Parallelism Strategy

With a large primary database and a separate ~100+ GB heatwave_versions audit DB, parallel queries
significantly speed up:

  • Full table scans
  • Large aggregations
  • Index creation
  • VACUUM operations

Write-Ahead Log (WAL)

Values below are the live settings read from the Dallas primary on 2026-06-15 (checkpoint_timeout
was not in that snapshot — see note).

Setting Value Default Reasoning
wal_level replica replica Required for streaming replication
wal_log_hints on off Required for pg_rewind (easy failover recovery)
wal_buffers 64 MB ~4 MB Larger buffer for write-heavy workloads
wal_compression lz4 off PG15+ feature - reduces WAL I/O by ~50%
min_wal_size 2 GB 80 MB Keep more WAL files to reduce recycling overhead
max_wal_size 8 GB 1 GB Allow more WAL before a forced checkpoint — fewer checkpoint-driven I/O spikes under write bursts
checkpoint_timeout 15 min 5 min Less frequent checkpoints = less I/O spikes (intended value; not re-read in the 2026-06-15 snapshot)
checkpoint_completion_target 0.9 0.9 Spread checkpoint I/O over 90% of interval

min_wal_size (2 GB) and max_wal_size (8 GB) were both raised vs the old box (1 GB / 4 GB), giving
the WAL more room before a checkpoint is forced — appropriate for the larger NVMe volume and the
write-heavy primary feeding the cross-DC standby.

WAL Compression Benefits

wal_compression = lz4 (PostgreSQL 15+):

  • Compresses full-page writes in WAL
  • Reduces WAL volume by 40-60%
  • Faster replication to standby
  • Less disk I/O
  • Minimal CPU overhead (lz4 is very fast)

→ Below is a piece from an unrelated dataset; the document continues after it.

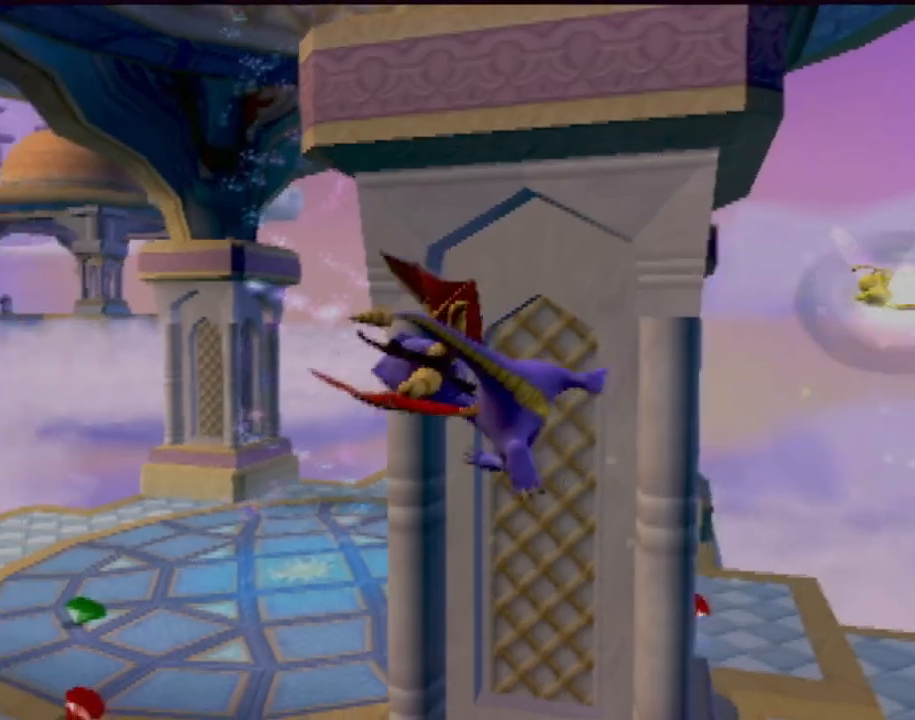
{"buttons": ["SQUARE"], "left_stick": "center", "events": [[283, "left_stick", "up-left"], [350, "SQUARE", "down"], [450, "left_stick", "center"]]}
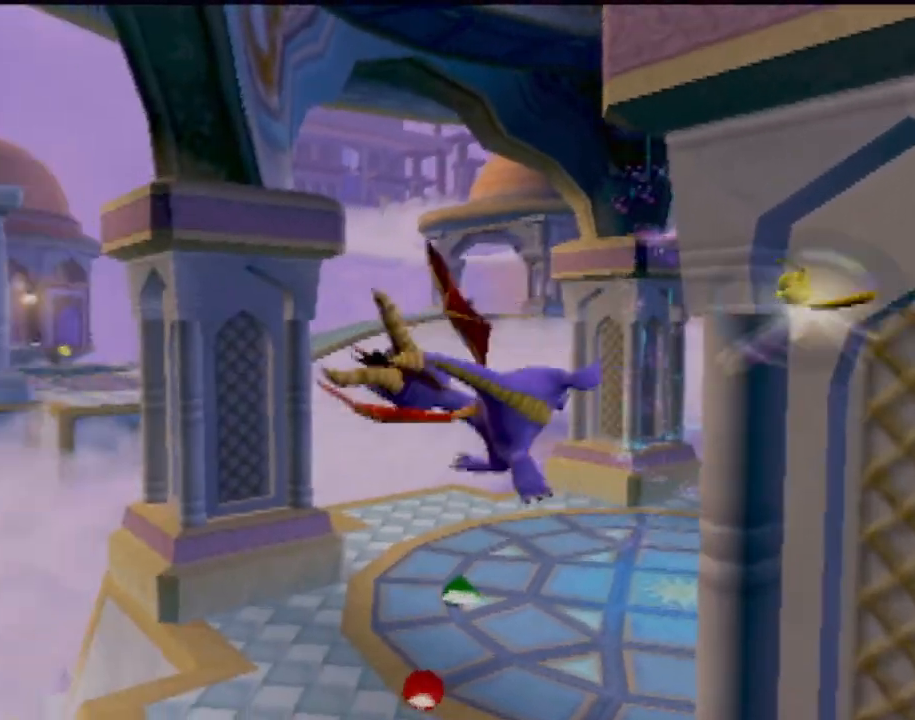
{"buttons": ["SQUARE"], "left_stick": "down-left", "events": [[134, "left_stick", "left"], [334, "left_stick", "down-left"]]}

Autovacuum (Critical Section)

Values below are the intended autovacuum settings in postgresql.conf. The 2026-06-15 live snapshot
read only the memory/planner/WAL/parallelism settings, so none of the autovacuum values in the
table below were re-verified that day
— confirm any you depend on with SHOW <name>; on the live
box: autovacuum_max_workers, autovacuum_naptime, autovacuum_vacuum_cost_delay,
autovacuum_vacuum_cost_limit, autovacuum_vacuum_scale_factor, autovacuum_analyze_scale_factor,
vacuum_buffer_usage_limit.

Setting Value Default Reasoning
autovacuum_max_workers 5 3 More workers for a large database with many tables
autovacuum_naptime 30s 1 min Check for vacuum-eligible tables more often
autovacuum_vacuum_cost_delay 0 2 ms No throttling - let vacuum run at full speed
autovacuum_vacuum_cost_limit 2000 200 10x more work per cycle before sleeping
autovacuum_vacuum_scale_factor 0.05 0.2 Vacuum when 5% dead tuples (not 20%)
autovacuum_analyze_scale_factor 0.025 0.1 Analyze when 2.5% rows changed
vacuum_buffer_usage_limit 1 GB 256 kB Critical - 4000x more memory for vacuum!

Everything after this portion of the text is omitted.